Summary: Waiting is hard work, perhaps the hardest work you’ve ever done. And that is what the season of Advent is all about: waiting for the coming of the Messiah
iWitness: Zechariah and Elizabeth
Luke 1: 5-17, 39-45
Wayne Styles tells of sitting on the tollways headed into work and realizing how much he spent on tolls. That led to trying to go to work on the access roads but he discovered that just took more time. So he was going to pay with either time or money. The worst was having to stop at the stoplights and then no one comes the other way. It was almost as if the lights had been programmed against him as he hit almost every one. Here it was: 5 am, pitch black outside, no cross traffic, and the light turns red. So he stops even though no one is around. “But there has to be a reason…Because I trust God, I have to believe that waiting at the light in the dark with no other traffic serves a purpose. I can see no other reason to wait, except for this light. So I wait.” As he sits at stoplights morning after morning, he begins to note all the reasons we wait in life: stoplights, waiting rooms, suppertime, difficult meetings, grocery store lines and on and on and he begins to realize we do a lot of waiting.
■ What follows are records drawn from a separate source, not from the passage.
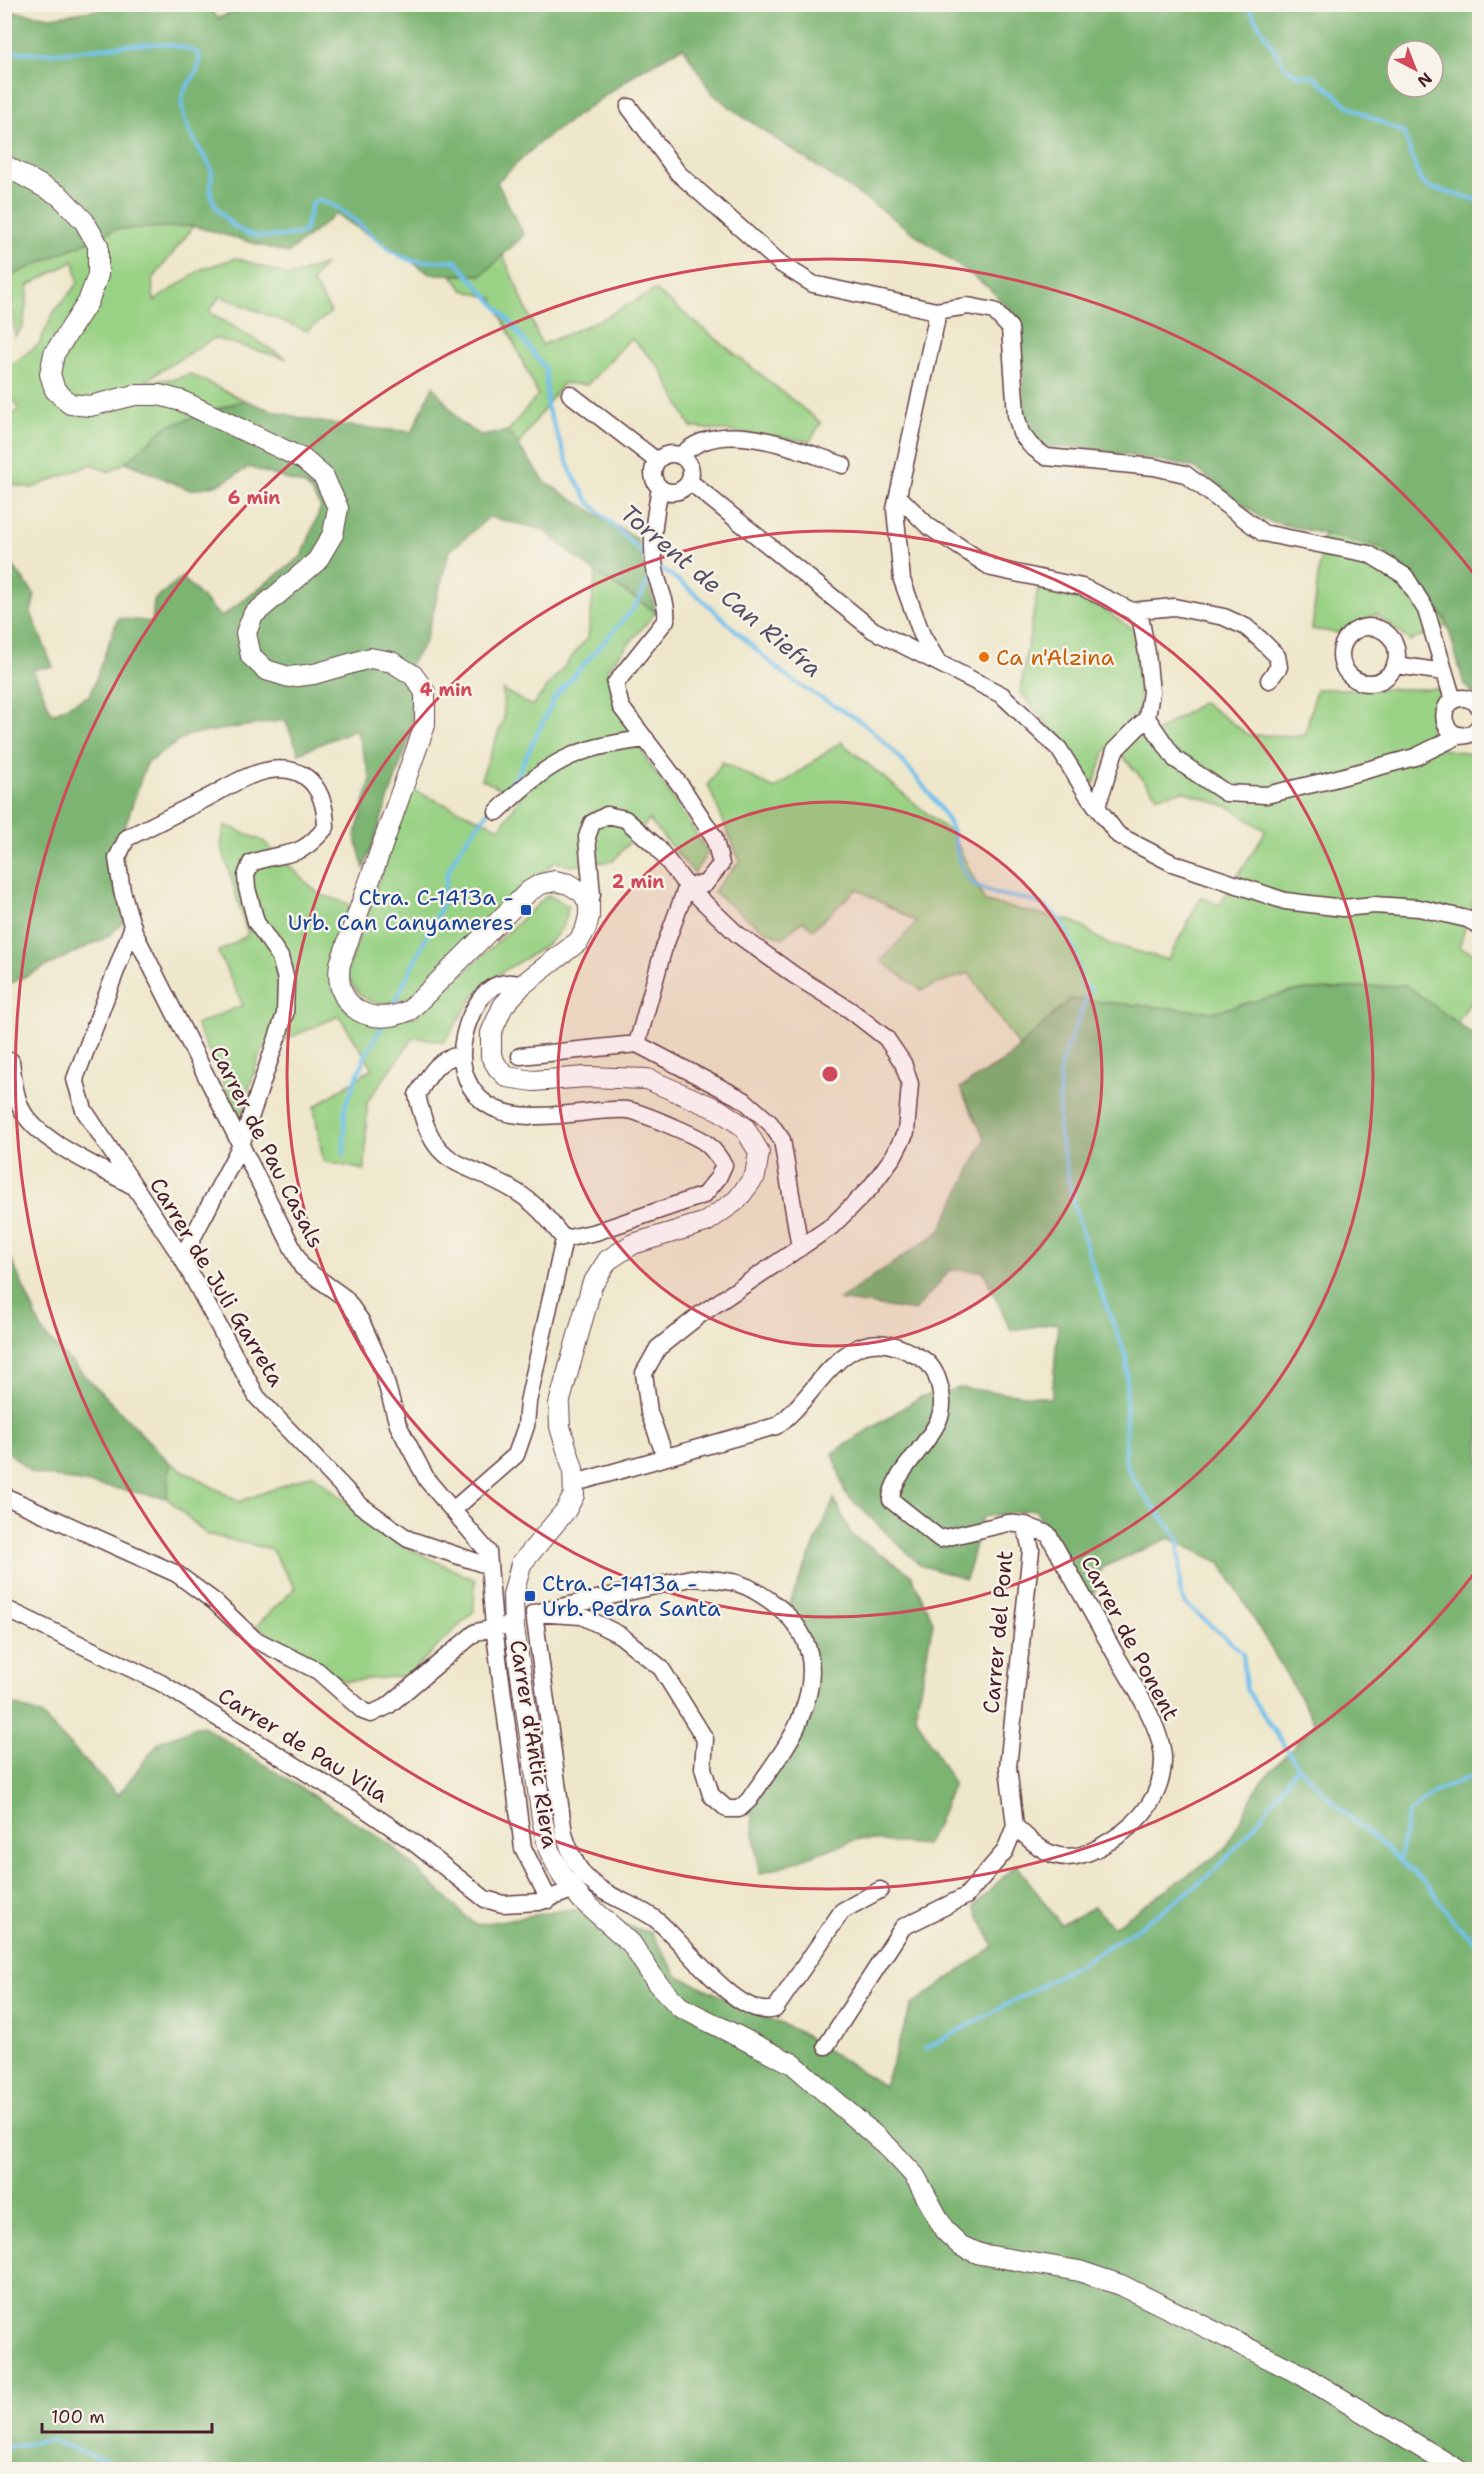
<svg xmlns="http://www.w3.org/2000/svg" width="1484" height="2474" viewBox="0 0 1484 2474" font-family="'Shantell Sans',sans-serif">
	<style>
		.green { fill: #9ad285; stroke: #727858; stroke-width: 1.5 }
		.forest { fill: #7bb472; stroke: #626a4e; stroke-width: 1.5; fill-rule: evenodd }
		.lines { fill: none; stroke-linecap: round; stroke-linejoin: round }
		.stream { stroke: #73c1ee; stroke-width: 4 }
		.minor-casing { stroke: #633d43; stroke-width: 19 }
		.major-casing { stroke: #633d43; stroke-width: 22 }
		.minor { stroke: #fff; stroke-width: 16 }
		.major { stroke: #fff; stroke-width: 20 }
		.ring { fill: none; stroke: #d1495b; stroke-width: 3 }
		.food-dot { fill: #e8710a; stroke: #f7f3e8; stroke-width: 2 }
		.transit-dot { fill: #1a4fb4; stroke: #f7f3e8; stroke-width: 2 }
		.labels { text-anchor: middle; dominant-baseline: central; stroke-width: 5; stroke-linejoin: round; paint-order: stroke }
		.food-label { font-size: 22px; fill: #c56008; stroke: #f7f3e8; text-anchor: start }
		.transit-label { font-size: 22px; fill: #164399; stroke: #f7f3e8; text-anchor: end }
		.street-label { font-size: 22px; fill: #4a1f2b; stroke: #f7f3e8 }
		.water-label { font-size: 24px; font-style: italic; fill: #565066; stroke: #f7f3e8 }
		.centre { fill: #d1495b; stroke: #f7f3e8; stroke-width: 3 }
		.ring-label { font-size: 18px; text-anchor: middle; font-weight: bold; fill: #d1495b; stroke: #f7f3e8; stroke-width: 5; stroke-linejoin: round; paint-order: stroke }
	</style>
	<rect width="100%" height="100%" fill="#f7f3e8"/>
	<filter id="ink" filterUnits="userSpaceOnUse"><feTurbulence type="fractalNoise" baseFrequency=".0167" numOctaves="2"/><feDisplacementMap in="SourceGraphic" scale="12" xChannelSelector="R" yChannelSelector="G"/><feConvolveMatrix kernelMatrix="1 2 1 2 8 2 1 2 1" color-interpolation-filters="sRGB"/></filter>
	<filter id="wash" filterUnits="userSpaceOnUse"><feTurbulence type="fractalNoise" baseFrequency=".008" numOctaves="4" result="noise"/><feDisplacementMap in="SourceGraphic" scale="24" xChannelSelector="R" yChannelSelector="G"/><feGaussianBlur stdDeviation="1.35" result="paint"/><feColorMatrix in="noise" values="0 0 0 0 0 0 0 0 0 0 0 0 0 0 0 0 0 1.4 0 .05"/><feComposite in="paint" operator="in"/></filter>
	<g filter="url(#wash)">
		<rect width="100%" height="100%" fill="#eee7cb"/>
		<path class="green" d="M194,226L152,280L154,301L202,269L236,258L290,276L324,265L312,281L331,312L307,331L220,296L209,312L287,359L214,338L144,381L174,379L190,374L244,400L166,427L126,462L109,472L92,464L32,488L7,484L4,480L5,425L19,408L5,388L4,370L39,344L54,312L78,283L74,261L29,285L23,326L15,337L11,291L5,284V273L13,275L116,229Z
			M503,255L542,345L606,317L655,290L821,423L810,441L691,427L659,366L631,338L587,385L563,383L518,445L508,431L538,395L493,298L463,290L452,275H482Z
			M1323,534L1381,547L1418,582L1448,625L1410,641L1376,614L1338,633L1312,629Z
			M596,573L656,612L607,669L645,757L708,852L694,873L649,820L613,861L570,866L555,861L413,996C378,1007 366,1009 346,975L410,789L500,828L520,798L481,779L504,718L503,690L532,706L588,637Z
			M1038,588L1086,598L1135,631L1140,709L1132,718L1147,738L1203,702L1249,735L1305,736L1316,689H1441L1426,746L1471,754L1479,759V883L1459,947L1479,955V989L1457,1023L1406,985L1294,991L1213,1012L1071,999L1019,1047L969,973L921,990L881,961L917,922L857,889L813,929L803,921L782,938L762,929L713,892L740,861L708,785L722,762L775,789L841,742L953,835L985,902L1075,922L1106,943L1168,960L1201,897L1219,905L1266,831L1231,808L1183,791L1157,796L1112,744L1105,752L1094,784L1020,691Z
			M225,825L263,841L319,894L349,904L331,988L362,1015L416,1017L548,895L568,906C565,951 511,959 484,985C469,1000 457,1024 444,1042L414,1037L367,1102L365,1170L323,1161L314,1107L373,1068L339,1016L261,1050L240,1118L196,1025L243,1005L218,952L248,935L221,844Z
			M170,1463L239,1502L313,1474L394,1541L475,1580L474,1611L407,1676L345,1681L256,1626L295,1588L271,1549L206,1534L167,1498Z"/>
		<path class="forest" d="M205,4L218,18L256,4L1479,5V699L1464,684L1446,619L1418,582L1381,547L1264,520L1194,467L1087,448L1043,447L1025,423L1020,321L989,288L882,210L739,114L712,93L683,47L641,70L540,142L497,182L524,235L482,275L431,274L336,214L288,253L194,226L116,229L13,275L4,273V10L51,17L130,5ZM1397,51H1433V87H1397Z
			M433,386L461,423L482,436L508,431L546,483L637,539L656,612L596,573L542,529L489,517L449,552L425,642L401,678L413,694L412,731L364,869L355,836L371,779L356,729L299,753L285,720L188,735L146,764L123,832L124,922L107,937L5,986L4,554L35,595L31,613L53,667L33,669L52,714L90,695L118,618L152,622L154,600L182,577L221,617L302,556L321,507L307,486L249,467L220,484L190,490L126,462L166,427L244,400C300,424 353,426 412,432Z
			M1406,985L1480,1040L1479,2469H5L4,1701L41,1715L118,1795L159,1742L201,1725L390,1844L475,1925L571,1909L651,1933L678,1976L799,2032L884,2086L912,2005L994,1946L974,1907L1016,1864L1061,1925L1094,1907L1113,1927L1225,1849L1259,1784L1315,1723L1221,1563L1169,1538L1101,1568L1090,1609L1035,1509L982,1517L966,1579L920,1565L845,1493L833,1453L920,1397L960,1388L1052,1398L1058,1323L1011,1330L983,1271L950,1270L915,1311L839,1300L940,1231L985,1139L960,1088L1008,1058L1070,999L1213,1012L1294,991Z
			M4,1243L44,1334L170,1463L167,1498L32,1473L5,1449Z
			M834,1499L852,1535L911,1574L933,1622L915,1715L953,1783L938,1823L925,1845L858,1839L760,1874L749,1800L800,1720L811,1656L788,1607Z"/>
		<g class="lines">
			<path class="stream" d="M1246,4L1286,68L1298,75L1314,76L1350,107L1404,133L1420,180L1427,187L1478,200L1480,203
				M4,49C64,66 151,26 199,54C202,77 184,81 182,99C180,120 197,146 208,162C215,173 210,181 211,193C212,201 216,207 221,213C243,242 271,239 304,233L312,204L318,200C356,210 374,247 410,260C423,264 442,259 456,261L511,323L546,370L547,407L571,472L589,502L649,560
				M660,568C706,597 742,640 784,674C808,693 836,705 861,722C888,742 912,771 933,798C941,809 951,823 954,837C958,853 958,866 969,879C975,887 988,891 997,894C1008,897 1021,897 1032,901C1070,913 1074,951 1082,985L1090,989L1060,1067L1059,1131L1074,1205L1097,1281L1127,1359L1125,1458L1129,1471L1138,1487L1179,1539L1180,1591L1185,1603L1243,1653L1246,1689L1298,1766L1335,1804L1430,1887L1453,1921L1480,1945
				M391,1010L443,903L447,873L462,845L517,775L555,697L634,608L651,577
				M344,1154L345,1106L366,1054L382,1027
				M1400,1858L1408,1814L1435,1792L1480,1773
				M925,2049C1016,1999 1117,1949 1198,1884C1238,1853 1269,1806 1298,1766
				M4,2448L50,2440L107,2461L116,2470"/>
		</g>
	</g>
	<g filter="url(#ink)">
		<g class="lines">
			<defs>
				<path id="minor" d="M629,107L678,173L781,264L813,284L936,311L968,306L994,311L1010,328L1016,415L1021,433L1031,446L1046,457L1154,467L1185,474L1263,533L1369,554L1405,576L1426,610L1453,700
					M936,311V322L895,509L902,580L922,635L938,662
					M570,394L657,461
					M653 473a19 19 0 1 1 38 0a19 19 0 1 1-38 0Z
					M680,456C722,415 795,449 843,465
					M689,481L873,630L1002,695L1059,749L1087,794L1118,835L1172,863L1285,901L1343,908L1374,905L1419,908L1467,919L1480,926
					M898,496L928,526L992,568L1082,587L1132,611L1174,607L1224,617L1246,627L1261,640L1277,656L1279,667L1269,680
					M1341 655a28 28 0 1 1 56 0a28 28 0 1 1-56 0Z
					M1396,665L1444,672
					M1480,708C1471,696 1459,695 1448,704C1434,728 1464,749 1480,725
					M1147,718L1175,759L1226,793L1266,795L1326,781L1415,757L1458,736
					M1097,807L1115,750L1147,718L1151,692L1147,653L1141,621L1132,611
					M497,812C550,761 571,748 646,739
					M589,904L592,895L587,837L592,823L607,815L625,819L657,847L687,886L705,884L721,864L714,837L683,789L621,707L615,684L666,620C668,601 658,588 655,569C650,542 655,515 660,488
					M133,926L75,1079L84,1110L182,1258L257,1397L360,1505L408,1539L489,1566
					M522,985C505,979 489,985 479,1001C466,1020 458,1049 464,1071C484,1142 575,1107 627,1110C636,1110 694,1135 703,1141C712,1147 718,1156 724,1165L718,1178L704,1195L596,1232L564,1239
					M637,1044L744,1100L770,1123L782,1140L800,1248
					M460,1055C436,1059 429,1076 417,1095C434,1173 459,1157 515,1191C536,1203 550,1221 564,1239
					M520,1056L637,1044L663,951L687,886L737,934L794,975L850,1010L886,1038L903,1063L910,1084L906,1132L893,1157L870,1188L832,1226L701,1314L658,1348L644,1373L649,1412L665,1456
					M11,1061C13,1077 15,1098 23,1112C40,1142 101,1168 131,1185
					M182,1258L241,1145L285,1014L286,980L280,957L256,922L247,888L246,876L251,863C289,849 297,862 326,827C325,782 300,759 255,774C238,779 221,791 205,799C179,812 153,825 127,838L117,858L122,891L134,932L302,1267L345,1298L361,1321L382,1368L398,1425L427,1480L488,1552L494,1627L523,1848L549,1900
					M575,1483L776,1426C817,1399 842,1320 905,1350C921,1358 928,1359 936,1375C941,1387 945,1406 939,1419C929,1445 891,1475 891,1500L940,1539L1008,1523L1025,1525L1031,1550L1008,1767L1015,1826L1005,1851L966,1896L903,1927L826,2046
					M4,1496L177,1574L215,1602L254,1639L318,1671L363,1711L371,1714L388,1706L476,1632L504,1626
					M453,1510L516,1455L526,1426L528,1402L564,1239
					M691,1578C704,1579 719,1579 732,1582C745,1584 761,1594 772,1602C814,1633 820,1671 800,1719C791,1744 764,1777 749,1800L739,1809H727L711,1795L703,1768L705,1739L661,1668L620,1635L582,1616L534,1613Z
					M4,1608L161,1683L356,1803L413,1842L485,1899L503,1904L539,1902L572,1890
					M534,1613L564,1834C569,1849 574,1863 584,1875C603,1896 632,1903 654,1918C682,1938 736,2021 775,2009L842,1911L880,1890
					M1015,1826C1042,1852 1061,1868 1098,1848C1132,1830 1162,1802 1163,1761C1164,1729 1129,1678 1113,1650C1091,1611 1070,1573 1048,1534L1025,1525"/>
				<path id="major" d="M4,165L60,196L84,221L98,245V275L88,302L54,354L50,374L55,390L70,404L90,406L135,395H159L182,401L303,459L324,477L338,508L333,534L317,561L253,615L246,633L251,656L266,670L289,677L314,674L370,658L392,662L413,675L425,692V725L340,964C333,1009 372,1028 410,1010L529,891L541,884L555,881L569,884L583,893L589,904V916L586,928L579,941L522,985L503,1006L491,1033V1056L498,1068L507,1077L533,1081L586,1077L647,1079L719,1110L744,1127L759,1152L755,1176L737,1200L706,1222L633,1244L608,1260L592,1285L559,1404L560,1427L573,1469L574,1495L566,1510L521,1564L513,1595L514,1628L542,1818L549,1850L563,1877L582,1900L631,1943L657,1983L680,2007L793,2064L888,2147L915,2176L945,2231L961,2246L980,2254L1079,2271L1121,2285L1302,2375L1458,2470"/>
			</defs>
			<use href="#minor" class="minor-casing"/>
			<use href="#major" class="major-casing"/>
			<use href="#minor" class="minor"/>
			<use href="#major" class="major"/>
		</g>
	</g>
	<circle cx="830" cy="1074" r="272" fill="#d1495b" fill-opacity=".12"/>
	<g class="ring">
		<circle cx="830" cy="1074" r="272"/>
		<circle cx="830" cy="1074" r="543"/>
		<path d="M1477 1570A815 815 0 1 1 1477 578"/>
	</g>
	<circle class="food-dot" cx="984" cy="657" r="6"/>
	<g class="transit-dot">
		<rect x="520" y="904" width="12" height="12" rx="3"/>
		<rect x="524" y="1590" width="12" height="12" rx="3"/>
	</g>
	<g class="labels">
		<g class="food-label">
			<text x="996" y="657">Ca n'Alzina</text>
		</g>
		<g class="transit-label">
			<text x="514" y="897">Ctra. C-1413a -<tspan x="514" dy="25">Urb. Can Canyameres</tspan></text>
			<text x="542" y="1583" text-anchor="start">Ctra. C-1413a -<tspan x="542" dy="25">Urb. Pedra Santa</tspan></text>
		</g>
		<g class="street-label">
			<text transform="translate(267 1147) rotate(63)">Carrer de Pau Casals</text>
			<text transform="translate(217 1282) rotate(59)">Carrer de Juli Garreta</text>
			<text transform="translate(998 1632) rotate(-85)">Carrer del Pont</text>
			<text transform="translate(1130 1638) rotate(62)">Carrer de Ponent</text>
			<text transform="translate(534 1744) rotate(81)">Carrer d'Antic Riera</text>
			<text transform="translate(303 1745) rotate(32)">Carrer de Pau Vila</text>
		</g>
		<g class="water-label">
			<text transform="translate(721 591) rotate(40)">Torrent de Can Riefra</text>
		</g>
	</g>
	<circle cx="830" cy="1074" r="9" class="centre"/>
	<g class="ring-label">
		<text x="254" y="504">6 min</text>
		<text x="446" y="696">4 min</text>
		<text x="638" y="888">2 min</text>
	</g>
	<rect width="1484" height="2474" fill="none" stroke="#f7f3e8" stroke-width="24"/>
	<g transform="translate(1415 69) rotate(138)"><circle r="28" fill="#f7f3e8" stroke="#b29e9c" stroke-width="1.5"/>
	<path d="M0-4.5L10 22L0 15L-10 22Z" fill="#d1495b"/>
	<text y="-9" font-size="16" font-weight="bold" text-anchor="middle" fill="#4a1f2b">N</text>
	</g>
	<path d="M42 2423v9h170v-9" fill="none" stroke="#4a1f2b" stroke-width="3"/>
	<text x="51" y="2423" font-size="18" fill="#4a1f2b" stroke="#f7f3e8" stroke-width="4.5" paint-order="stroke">100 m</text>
</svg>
And then he writes, “But the most difficult kind of waiting? Waiting on God. Waiting on God usually means hanging on until he changes our circumstances- be they relational, financial, physical or even spiritual. The trouble is God seldom seems in a hurry….at all….what so ever…”
And that’s where Israel is. For 700 years, they have been occupied by foreign rulers and never knowing the freedom of living in their own land under their own rule. When the exiles returned in 535 BC, hopes were high but the Persian Empire gave way to the Greek Empire which gave way to the Roman Empire, and with each, the suffering of the Israelites only increased as did their hopes, cries and aspirations for the Messiah. This was a time of waiting and earnest yearning but God remained silent for 400 hundred years: no judges or prophets, no kings or military leaders raised up, no books of the Bible written and no answered prayers for a Messiah. One would have to begin to wonder whether God heard or a Messiah would come at all. We know what’s that like don’t we, waiting on God in so many situations: for employment, for a spouse, for retirement, for a doctor’s appointment, or results on biopsies. MRIs, a diagnosis or prognosis, for a child to come back to the faith. And through it all, your waiting has turned into more and more anxious prayers. Waiting is hard work, perhaps the hardest work you’ve ever done. And that is what the season of Advent is all about: waiting for the coming of the Messiah and as we look into the future, waiting for Christ’s return here on earth.
Doug Greenwold shared with us last Advent that if there was one lesson to describe Zechariah’s and Elizabeth’s experience of the coming of the Messiah, it’s waiting. So the first thing we learn is the waiting of Christmas. Waiting on the Lord requires patient trust. It means giving God the benefit of the doubt, trusting that God will come through and fulfill His promises. What make matters worse is that Zechariah’s name means, “Whom Jehovah remembers.” But after years of waiting for a child which hadn't come and Zechariah waiting to be picked to perform the incense offering in the Temple, you can understand Zechariah’s and Elizabeth’s questions and doubts towards God. They were faithful in every way and still they were waiting for the blessings of God promised in Zechariah’s name and the hope of every couple that they would have a child. You can imagine that they began to ask the inevitable question, “When which gave way to “Why?” even as they continued to pray for these blessings. As the years rolled by, they must have had a growing sense that God had “passed them over” or even forgotten them. How long can a soul ache for something seemingly so right before it begins to lose its grip on hope? This is not just a question for Zechariah and Elizabeth but for Israel and us. That is the pain contained in waiting.